Ole le pidió que se quedase con él y se besaron apasionadamente.

El plan salió bien y fueron juntos a Atlantic City y lo abandonó dos días más tarde.

Reardon le dice que le hubiera gustado conocer a la vieja Kitty, de la que nadie sospechaba nada porque desconocían su relación con el Sueco.

Tras la confesión, le pide a Reardon que la lleve a su hotel, aunque le pide que le deje antes ir al baño a maquillarse.

En ese momento Al y Max se dirigen hacia Reardon con intención de acabar con él, aunque no pueden sorprenderlo, ya que les esperaba, por lo que vuelca su mesa para defenderse, mientras que el teniente, que estaba en la barra simulando ser un cliente más, acaba con ellos al sorprenderlos por la espalda

Reardon va tras ello al baño, donde observa que Kitty huyó por la ventana, por lo que señala que deben ir a la mansión de Colfax.

Escuchan al entrar varios disparos, viendo al entrar a un hombre, Dum Dum, que lleva su arma y que baja por las escaleras tambaleándose hasta caer muerto.

Arriba, cae también Colfax malherido, contándole Reardon que Dum Dum le puso sobre la pista, cuando le contó que Kitty fe a avisarles a medianoche del incendio del lugar donde habían quedado, pese a que este no se produjo hasta las 3 de la madrugada, lo cual significaba que debía tener un socio, y lo más lógico es que fuera él.

Llega entonces un policía con Kitty, a la que consiguió detener, corriendo ella hacia el moribundo Colfax, rebelándose que es su esposa.

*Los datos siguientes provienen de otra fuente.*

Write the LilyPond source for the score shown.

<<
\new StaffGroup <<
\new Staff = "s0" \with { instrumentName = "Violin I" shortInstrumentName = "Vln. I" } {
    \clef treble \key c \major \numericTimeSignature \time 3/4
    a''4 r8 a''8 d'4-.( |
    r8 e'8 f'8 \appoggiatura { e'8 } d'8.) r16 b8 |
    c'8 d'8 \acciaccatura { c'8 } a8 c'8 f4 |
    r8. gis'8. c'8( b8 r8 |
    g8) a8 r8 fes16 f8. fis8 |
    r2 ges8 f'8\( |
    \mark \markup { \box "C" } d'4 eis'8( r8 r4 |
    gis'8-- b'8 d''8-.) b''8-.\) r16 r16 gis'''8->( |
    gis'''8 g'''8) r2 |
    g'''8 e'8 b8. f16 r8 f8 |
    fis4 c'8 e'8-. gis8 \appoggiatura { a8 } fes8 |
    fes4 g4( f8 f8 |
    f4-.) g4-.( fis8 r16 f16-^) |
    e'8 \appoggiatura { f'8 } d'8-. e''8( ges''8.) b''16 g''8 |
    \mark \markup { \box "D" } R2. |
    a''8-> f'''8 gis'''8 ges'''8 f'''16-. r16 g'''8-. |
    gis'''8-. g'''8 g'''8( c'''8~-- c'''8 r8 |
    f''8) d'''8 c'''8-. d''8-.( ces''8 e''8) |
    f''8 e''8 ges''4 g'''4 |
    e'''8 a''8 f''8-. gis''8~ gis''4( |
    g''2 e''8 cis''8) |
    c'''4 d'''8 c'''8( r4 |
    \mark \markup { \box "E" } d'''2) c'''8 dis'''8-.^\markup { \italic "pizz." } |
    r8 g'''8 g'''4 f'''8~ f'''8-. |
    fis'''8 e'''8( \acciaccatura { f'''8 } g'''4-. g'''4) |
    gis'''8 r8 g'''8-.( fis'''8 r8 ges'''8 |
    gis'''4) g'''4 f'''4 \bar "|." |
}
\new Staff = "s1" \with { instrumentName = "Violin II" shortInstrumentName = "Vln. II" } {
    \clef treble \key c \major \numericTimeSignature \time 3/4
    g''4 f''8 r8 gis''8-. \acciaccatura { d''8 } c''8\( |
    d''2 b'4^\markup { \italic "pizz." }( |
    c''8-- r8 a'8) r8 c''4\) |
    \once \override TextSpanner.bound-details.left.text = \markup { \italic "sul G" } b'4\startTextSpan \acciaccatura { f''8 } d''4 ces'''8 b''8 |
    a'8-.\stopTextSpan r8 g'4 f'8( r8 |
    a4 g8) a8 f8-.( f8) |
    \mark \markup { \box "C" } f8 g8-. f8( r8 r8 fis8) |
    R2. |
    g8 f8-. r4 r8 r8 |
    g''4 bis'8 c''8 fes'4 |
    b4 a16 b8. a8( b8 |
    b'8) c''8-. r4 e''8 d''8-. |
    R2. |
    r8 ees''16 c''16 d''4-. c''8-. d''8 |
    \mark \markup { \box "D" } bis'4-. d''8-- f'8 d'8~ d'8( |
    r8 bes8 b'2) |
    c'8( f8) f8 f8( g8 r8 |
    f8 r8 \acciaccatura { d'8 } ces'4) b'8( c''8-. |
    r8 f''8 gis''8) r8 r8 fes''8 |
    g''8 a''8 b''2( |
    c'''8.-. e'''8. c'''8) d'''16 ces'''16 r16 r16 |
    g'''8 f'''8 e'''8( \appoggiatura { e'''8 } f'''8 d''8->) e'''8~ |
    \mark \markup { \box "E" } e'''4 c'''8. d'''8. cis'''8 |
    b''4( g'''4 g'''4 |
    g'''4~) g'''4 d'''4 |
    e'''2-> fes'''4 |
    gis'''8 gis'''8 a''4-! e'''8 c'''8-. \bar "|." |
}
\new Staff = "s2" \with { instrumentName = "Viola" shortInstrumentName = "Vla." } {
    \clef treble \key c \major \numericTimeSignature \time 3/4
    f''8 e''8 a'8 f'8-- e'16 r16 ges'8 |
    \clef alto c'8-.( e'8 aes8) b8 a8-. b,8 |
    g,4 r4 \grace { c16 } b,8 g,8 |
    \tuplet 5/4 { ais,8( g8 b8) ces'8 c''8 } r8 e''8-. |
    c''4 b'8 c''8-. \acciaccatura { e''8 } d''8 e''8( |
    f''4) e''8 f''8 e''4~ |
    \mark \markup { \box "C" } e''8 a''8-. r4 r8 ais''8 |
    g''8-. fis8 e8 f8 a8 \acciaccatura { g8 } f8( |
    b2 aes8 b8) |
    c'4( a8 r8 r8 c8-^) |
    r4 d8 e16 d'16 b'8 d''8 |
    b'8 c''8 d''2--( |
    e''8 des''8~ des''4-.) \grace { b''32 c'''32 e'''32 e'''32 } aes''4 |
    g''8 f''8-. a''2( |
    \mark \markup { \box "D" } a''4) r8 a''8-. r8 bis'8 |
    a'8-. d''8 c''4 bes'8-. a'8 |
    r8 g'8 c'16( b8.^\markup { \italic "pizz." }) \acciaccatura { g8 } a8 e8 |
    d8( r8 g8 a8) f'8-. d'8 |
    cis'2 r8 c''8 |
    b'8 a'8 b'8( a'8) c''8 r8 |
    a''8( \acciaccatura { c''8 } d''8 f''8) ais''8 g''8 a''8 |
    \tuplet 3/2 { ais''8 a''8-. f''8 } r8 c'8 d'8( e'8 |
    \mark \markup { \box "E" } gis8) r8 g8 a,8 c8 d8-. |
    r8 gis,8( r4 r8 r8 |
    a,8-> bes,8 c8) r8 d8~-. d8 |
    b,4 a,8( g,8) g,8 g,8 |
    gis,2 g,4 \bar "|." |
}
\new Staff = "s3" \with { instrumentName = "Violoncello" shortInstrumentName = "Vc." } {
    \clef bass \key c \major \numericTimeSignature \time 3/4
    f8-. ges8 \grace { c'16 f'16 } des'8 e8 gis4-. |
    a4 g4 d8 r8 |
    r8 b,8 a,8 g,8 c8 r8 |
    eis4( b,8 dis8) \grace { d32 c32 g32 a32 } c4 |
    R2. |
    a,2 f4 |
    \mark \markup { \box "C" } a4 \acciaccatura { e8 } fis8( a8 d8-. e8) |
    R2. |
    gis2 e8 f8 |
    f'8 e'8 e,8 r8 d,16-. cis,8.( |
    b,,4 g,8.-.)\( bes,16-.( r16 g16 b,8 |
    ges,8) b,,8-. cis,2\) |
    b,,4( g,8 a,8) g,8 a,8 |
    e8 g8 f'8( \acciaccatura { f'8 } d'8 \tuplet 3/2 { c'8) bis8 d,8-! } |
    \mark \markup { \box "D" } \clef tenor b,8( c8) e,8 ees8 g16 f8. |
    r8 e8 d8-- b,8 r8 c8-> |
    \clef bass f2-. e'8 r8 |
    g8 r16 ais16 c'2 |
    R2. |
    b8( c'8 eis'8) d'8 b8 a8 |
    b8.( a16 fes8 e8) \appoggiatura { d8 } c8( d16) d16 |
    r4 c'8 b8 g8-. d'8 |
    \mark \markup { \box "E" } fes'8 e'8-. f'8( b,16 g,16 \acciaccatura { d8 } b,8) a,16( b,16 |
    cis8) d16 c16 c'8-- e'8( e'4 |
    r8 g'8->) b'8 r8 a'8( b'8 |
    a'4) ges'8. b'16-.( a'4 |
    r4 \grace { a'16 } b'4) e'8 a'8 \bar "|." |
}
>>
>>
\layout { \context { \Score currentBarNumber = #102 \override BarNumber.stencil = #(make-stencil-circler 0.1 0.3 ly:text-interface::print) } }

Colfax comprende que ha caído en una trampa. Que no tenían nada contra Kitty, pero debía hacerles creer que sí para que enviaran a sus matones, ya que no podía enfrentarlos, pues, al ser matrimonio, no podían declarar uno contra el otro.

Lubinsky le dice que no entiende por qué no dejó al Sueco seguir con su vida, diciendo Colfax que si otro de la banda le hubiera descubierto habrían tratado de recuperar su dinero y podrían enterarse de lo ocurrido.

Kitty, arrodillada junto a su esposo, y le pide que diga al policía que ella no sabía nada para salvarla de ir a la cárcel, aunque él no dice nada, condenándola así.

Reordan, con el caso ya resuelto, visita a su jefe, que le da las gracias por el buen fin de su trabajo, que le supondrá a la compañía una gran beneficio para ese año.